BANDARLAMPUNG – Ketua KONI Kabupaten Pesawaran, Sonny Zainhard Utama (SZU) ditetapkan menjadi tersangka dan ditahan. Dia ditetapkan bersama dua orang lainnya atas kasus perusakan pagar menggunakan alat berat milik korban Andreas Yoedeswa.

Kabid Humas Polda Lampung, Kombes Zahwani Pandra Arsyad mengatakan penetapan terhadap para tersangka ini setelah sebelumnya ketiganya dilakukan pemeriksaan.

Bacaan Lainnya

“Setelah dilakukan pemeriksaan, penyidik Subdit II Ditreskrimum Polda Lampung menetapkan ketiganya yakni SZ, RL serta KT menjadi tersangka dan telah dilakukan penahanan,” ujar Pandra, Kamis (9/3/2023).

SZU bersama dua rekannya ditahan berdasarkan Laporan Polisi nomor : LP/B/572/VI/2022/SPKT/POLDA LAMPUNG, tanggal 03 juni 2022 dengan Pelapor atas nama Andreas Yodeswa.

Pandra menjelaskan, kejadiannya bermula pada tanggal 24 Desember 2021.

Diduga sekelompok orang melakukan perusakan dengan alat berat jenis eksavator terhadap pagar tembok berbahan material batu bata dan batako sebanyak 700 (tujuh ratus) keping (yang disimpan dekat objek pagar yang telah dirusak) yang digunakan untuk pembangunan tembok pada bidang tanah hasil reklamasi milik PT. Sekar Kanaka Langgeng (SKL).

Perusakan tersebut diduga dilakukan oleh tersangka SZU dkk dengan cara menyewa, menyuruh orang lain menggunakan 1 (satu) unit alat berat jenis eksavator nomor 3 warna orange merek hitachi.

“Akibatnya, PT. Sekar Kanaka Langgeng mengalami kerugian materil sejumlah Rp30 juta,” jelas Pandra.

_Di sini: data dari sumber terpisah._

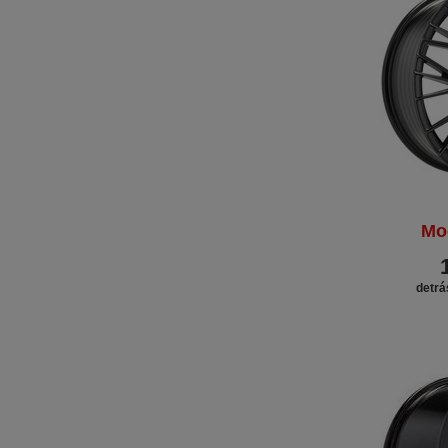
Mo
detrá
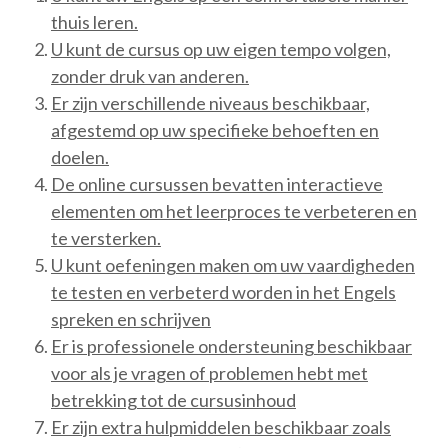
thuis leren.
U kunt de cursus op uw eigen tempo volgen,
zonder druk van anderen.
Er zijn verschillende niveaus beschikbaar,
afgestemd op uw specifieke behoeften en
doelen.
De online cursussen bevatten interactieve
elementen om het leerproces te verbeteren en
te versterken.
U kunt oefeningen maken om uw vaardigheden
te testen en verbeterd worden in het Engels
spreken en schrijven
Er is professionele ondersteuning beschikbaar
voor als je vragen of problemen hebt met
betrekking tot de cursusinhoud
Er zijn extra hulpmiddelen beschikbaar zoals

Pandra menambahkan, hasil interogasi terhadap tersangka SZU, dia melakukan perusakan tersebut dikarnakan, pelaku SZU secara sepihak mengklaim sebagai pemilik tanah yang sah, kemudian secara sepihak juga melakukan pengerusakkan dengan tujuan untuk memasuki area lahan yang diklaim.

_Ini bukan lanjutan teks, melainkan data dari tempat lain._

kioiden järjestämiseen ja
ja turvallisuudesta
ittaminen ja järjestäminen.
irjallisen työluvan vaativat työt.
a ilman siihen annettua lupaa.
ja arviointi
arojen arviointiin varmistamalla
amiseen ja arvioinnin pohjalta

Para tersangka yang kita amankan, mempunyai peran yang berbeda dalam kasus ini, secara rinci Kabid Humas menjelaskan peran ketiganya yaitu, tersangka SZU, berperan selaku orang yang menyewa alat berat eksavator dan turut melakukan pengerusakkan secara bersama-sama.

Kemudian, tersangka RT dihubungi oleh tersangka SZU untuk datang ke TKP, kemudian membantu, bersama-sama, menyuruh melakukan pengerusakan, dan peran tersangka KT bersama dengan tersangka RT datang ke lokasi, kemudian membantu, bersama-sama melakukan pengerusakan.

Dalam penangkapan tersebut Polisi berhasil menyita barang bukti, 1 (satu) unit alat berat jenis eksavator merek hitachi warna orange ZA/IS 48 U,dan 10 (sepuluh) keping batako yang telah rusak/pecah berikut Dokumen-dokumen penting lainnya.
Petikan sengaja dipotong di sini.